Italy: New international tax ruling in Italy
Multinational companies doing business in Italy, Italian companies doing business abroad and non-resident companies which intend to invest in Italy may use the new international tax ruling procedure to reach an advanced agreement with the Italian Tax Authorities regarding the taxation of income derived from cross-border transactions.
Recently, Legislative Decree no. 147/2015 replaced the international tax ruling law and the Italian Tax Authority issued a Measure on 21 March 2016 with which the new law is entered into force. The new Measure replaces the former one dated 23 July 2004 in force until 20 March 2016.
The new law also applies to applications for an international tax ruling still in progress as at 21 March 2016.
Subjective scope of the procedure
Only companies ”engaged in international transactions” can apply for an international tax ruling. Such companies include the following:
- an Italian resident company engaged in international transaction with a non-resident company that (i) is owned by the Italian resident company, (ii) owns the Italian resident company, or (iii) is owned by the same company that owns the Italian resident company;
- Italian resident companies of which all or part of their assets, equity, or fund are owned by a non-resident company or Italian resident companies that own all or part of the assets, equity or fund of a non-resident company;
- Italian resident companies that pay interest, dividends or royalties to non-resident companies or receive interest, dividends or royalties from non-resident companies;
- non-resident companies that operate in Italy through a permanent establishment, or Italian resident companies that operate in foreign countries through a permanent establishment and non-resident companies without a permanent establishment in Italy, which intend to invest in Italy.
Note that under the previous regime, non-resident companies without a permanent establishment in Italy, which intended to invest in Italy, could not apply for an international tax ruling.

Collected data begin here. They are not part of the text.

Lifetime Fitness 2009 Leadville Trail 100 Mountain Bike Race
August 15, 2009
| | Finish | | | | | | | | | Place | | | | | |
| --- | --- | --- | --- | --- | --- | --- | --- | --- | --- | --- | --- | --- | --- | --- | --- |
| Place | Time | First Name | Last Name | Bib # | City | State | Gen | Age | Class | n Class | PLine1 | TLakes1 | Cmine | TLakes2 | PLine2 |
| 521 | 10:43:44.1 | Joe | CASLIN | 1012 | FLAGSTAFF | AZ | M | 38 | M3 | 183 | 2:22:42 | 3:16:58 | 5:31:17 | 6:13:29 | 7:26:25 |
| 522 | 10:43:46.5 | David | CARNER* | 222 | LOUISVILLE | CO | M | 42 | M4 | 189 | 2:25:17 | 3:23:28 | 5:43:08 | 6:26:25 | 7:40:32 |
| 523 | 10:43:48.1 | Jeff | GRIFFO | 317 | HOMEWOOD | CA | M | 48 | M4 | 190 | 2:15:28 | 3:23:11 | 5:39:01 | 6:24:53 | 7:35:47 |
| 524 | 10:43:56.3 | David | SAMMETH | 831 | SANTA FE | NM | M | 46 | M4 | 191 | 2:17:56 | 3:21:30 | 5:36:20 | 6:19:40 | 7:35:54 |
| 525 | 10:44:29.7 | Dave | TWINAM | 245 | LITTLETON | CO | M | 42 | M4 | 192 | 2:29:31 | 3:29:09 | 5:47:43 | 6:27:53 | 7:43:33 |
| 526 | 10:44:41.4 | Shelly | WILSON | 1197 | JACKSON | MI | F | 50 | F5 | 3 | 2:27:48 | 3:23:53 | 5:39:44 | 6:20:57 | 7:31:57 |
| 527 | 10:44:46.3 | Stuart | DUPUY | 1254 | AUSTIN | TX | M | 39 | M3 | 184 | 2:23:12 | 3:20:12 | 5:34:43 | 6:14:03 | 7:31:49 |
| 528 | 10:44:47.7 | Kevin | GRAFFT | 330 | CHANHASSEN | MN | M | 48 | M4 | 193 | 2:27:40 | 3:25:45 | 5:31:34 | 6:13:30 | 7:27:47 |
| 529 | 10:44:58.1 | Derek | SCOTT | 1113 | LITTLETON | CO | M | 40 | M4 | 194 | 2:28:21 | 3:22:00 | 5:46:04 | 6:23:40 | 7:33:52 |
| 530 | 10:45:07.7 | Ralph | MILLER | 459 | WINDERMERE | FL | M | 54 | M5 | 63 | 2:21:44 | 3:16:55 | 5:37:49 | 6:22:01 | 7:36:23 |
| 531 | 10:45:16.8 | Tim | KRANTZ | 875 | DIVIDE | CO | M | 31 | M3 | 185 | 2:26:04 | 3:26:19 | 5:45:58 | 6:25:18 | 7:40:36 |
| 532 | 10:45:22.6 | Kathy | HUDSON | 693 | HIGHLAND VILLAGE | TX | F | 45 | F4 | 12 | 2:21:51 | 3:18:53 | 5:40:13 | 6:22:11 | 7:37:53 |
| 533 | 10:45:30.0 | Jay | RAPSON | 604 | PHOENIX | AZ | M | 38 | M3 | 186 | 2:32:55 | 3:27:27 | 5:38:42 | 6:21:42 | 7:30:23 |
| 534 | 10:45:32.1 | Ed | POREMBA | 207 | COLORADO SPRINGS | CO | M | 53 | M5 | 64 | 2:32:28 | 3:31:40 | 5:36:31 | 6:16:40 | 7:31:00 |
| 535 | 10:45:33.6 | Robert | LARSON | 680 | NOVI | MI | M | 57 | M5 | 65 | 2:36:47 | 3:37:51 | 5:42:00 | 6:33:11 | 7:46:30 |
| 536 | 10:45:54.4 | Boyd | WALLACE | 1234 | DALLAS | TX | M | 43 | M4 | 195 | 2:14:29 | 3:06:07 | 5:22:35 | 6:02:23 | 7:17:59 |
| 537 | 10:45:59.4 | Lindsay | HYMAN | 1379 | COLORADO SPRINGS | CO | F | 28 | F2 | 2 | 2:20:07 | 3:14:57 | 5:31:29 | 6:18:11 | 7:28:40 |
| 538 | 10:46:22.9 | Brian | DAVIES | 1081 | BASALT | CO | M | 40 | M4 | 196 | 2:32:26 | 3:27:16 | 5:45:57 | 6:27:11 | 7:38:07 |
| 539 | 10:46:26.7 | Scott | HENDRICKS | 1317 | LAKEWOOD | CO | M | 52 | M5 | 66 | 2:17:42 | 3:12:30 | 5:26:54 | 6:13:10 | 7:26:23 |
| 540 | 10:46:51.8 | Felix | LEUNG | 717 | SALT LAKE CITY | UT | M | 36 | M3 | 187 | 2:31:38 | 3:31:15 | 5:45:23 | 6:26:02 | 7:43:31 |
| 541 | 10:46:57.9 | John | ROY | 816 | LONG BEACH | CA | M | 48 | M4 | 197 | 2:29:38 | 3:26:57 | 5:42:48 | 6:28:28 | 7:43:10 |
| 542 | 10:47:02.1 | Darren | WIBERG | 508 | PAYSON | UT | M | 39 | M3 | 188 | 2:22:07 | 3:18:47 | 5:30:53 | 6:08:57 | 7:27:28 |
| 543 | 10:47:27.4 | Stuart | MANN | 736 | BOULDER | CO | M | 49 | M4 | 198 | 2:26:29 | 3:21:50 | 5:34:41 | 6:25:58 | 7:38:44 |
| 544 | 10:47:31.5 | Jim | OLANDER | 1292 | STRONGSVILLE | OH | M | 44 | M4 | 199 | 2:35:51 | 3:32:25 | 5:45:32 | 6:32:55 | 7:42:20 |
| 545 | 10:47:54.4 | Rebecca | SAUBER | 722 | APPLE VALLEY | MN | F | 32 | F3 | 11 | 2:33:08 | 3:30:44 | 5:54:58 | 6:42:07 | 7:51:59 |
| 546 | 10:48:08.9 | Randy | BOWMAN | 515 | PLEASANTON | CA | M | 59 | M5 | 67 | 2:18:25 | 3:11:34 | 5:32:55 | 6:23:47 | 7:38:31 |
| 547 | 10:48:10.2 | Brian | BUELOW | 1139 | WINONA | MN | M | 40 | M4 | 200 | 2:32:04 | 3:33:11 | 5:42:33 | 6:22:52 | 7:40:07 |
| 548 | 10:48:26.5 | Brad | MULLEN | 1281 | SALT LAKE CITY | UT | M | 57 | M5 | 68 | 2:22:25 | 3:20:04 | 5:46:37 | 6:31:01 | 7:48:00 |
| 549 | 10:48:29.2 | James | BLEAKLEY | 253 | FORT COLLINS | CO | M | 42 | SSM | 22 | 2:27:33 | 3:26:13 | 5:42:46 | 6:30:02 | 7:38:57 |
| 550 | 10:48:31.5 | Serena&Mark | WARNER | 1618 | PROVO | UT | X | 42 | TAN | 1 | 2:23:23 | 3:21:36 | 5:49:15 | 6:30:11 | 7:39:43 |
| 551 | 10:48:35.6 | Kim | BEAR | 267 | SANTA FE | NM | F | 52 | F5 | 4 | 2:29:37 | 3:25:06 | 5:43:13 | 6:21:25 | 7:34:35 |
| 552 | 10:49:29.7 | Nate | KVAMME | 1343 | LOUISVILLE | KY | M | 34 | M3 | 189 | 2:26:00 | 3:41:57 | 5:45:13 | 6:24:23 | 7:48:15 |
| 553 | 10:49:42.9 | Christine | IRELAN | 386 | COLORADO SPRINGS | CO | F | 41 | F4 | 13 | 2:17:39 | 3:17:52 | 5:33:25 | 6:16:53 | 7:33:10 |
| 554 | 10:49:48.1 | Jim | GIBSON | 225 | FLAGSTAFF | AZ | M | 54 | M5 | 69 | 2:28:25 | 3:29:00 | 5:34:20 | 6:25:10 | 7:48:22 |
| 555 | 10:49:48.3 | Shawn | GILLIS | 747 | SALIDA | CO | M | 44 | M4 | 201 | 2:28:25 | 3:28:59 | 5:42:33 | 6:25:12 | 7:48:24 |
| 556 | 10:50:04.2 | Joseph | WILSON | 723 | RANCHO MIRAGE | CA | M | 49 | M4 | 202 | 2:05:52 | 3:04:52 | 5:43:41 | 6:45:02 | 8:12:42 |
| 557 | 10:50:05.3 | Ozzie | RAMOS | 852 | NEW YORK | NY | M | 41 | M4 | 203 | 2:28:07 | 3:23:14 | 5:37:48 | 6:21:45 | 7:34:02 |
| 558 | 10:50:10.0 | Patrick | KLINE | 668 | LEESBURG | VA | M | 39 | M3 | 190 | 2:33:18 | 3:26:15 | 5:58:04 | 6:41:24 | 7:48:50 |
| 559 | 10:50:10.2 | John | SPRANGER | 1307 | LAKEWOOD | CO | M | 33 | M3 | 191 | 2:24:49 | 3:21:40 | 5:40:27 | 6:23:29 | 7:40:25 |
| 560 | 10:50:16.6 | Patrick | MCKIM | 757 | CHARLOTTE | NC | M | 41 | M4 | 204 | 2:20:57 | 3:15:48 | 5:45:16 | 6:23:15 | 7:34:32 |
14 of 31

Objective scope of the procedure
Companies can enter into an agreement with the Italian Tax Authority with regards to the following:
- determination of the arm’s-length price of transactions between an Italian company and a non-resident company belonging to the same group;
- application of rules, including treaty rules, to a specific case in order to define the amount of income attributable to a permanent establishment in Italy of a non-resident company or to a permanent establishment in foreign countries of an Italian resident company;
- application of rules, including treaty rules, to the payment to (or receipt from) non-resident companies of dividends, interest, royalties or other income;
- clarification of whether a non-resident company has a permanent establishment in Italy under Italian tax law and double tax treaties;
- determination of the value of the assets of Italian resident companies that become resident for tax purposes in foreign countries and of non-resident companies that become resident for tax purposes in Italy.
The new provisions have extended the scope of the international tax ruling and so the new procedure can now be used where income/costs relative to international business activities are involved.
Effectiveness of the tax ruling
Once the agreement with the Italian Tax authorities has been reached, the international tax ruling is effective for the financial year in which the tax ruling is signed and for the following four financial years.
The international tax ruling can also apply retrospectively in two circumstances:
i. if the ruling is based on an agreement reached with foreign tax authorities through a mutual agreement procedure under a double tax treaty, up to the financial year that the international tax ruling application was submitted.
ii. if the same factual and legal circumstances on which the international tax ruling is based were present in prior financial years, the applicant company may roll back the efficacy of the international tax ruling up to the financial year that the international tax ruling application was submitted, and amend its related tax returns without penalties (“active repentance” is applicable).
Consequence of the international tax ruling
The contents of the international tax ruling will be mandatory for both parties (the Tax Authority and the company). The Italian Tax Authorities cannot challenge the ruling.
If an international tax ruling has been signed, the company must file documentation and information so that the Tax Authority can monitor that the company is complying with the terms and conditions set out in the international tax ruling.
If the company violates the agreement, the Italian Tax Authorities should deliver a notice inviting the company to submit a defence brief within 30 days explaining the reasons why the company has not complied with the agreement. If the Italian tax Authorities do not accept the reasons of the company, the international tax ruling will no longer be effective.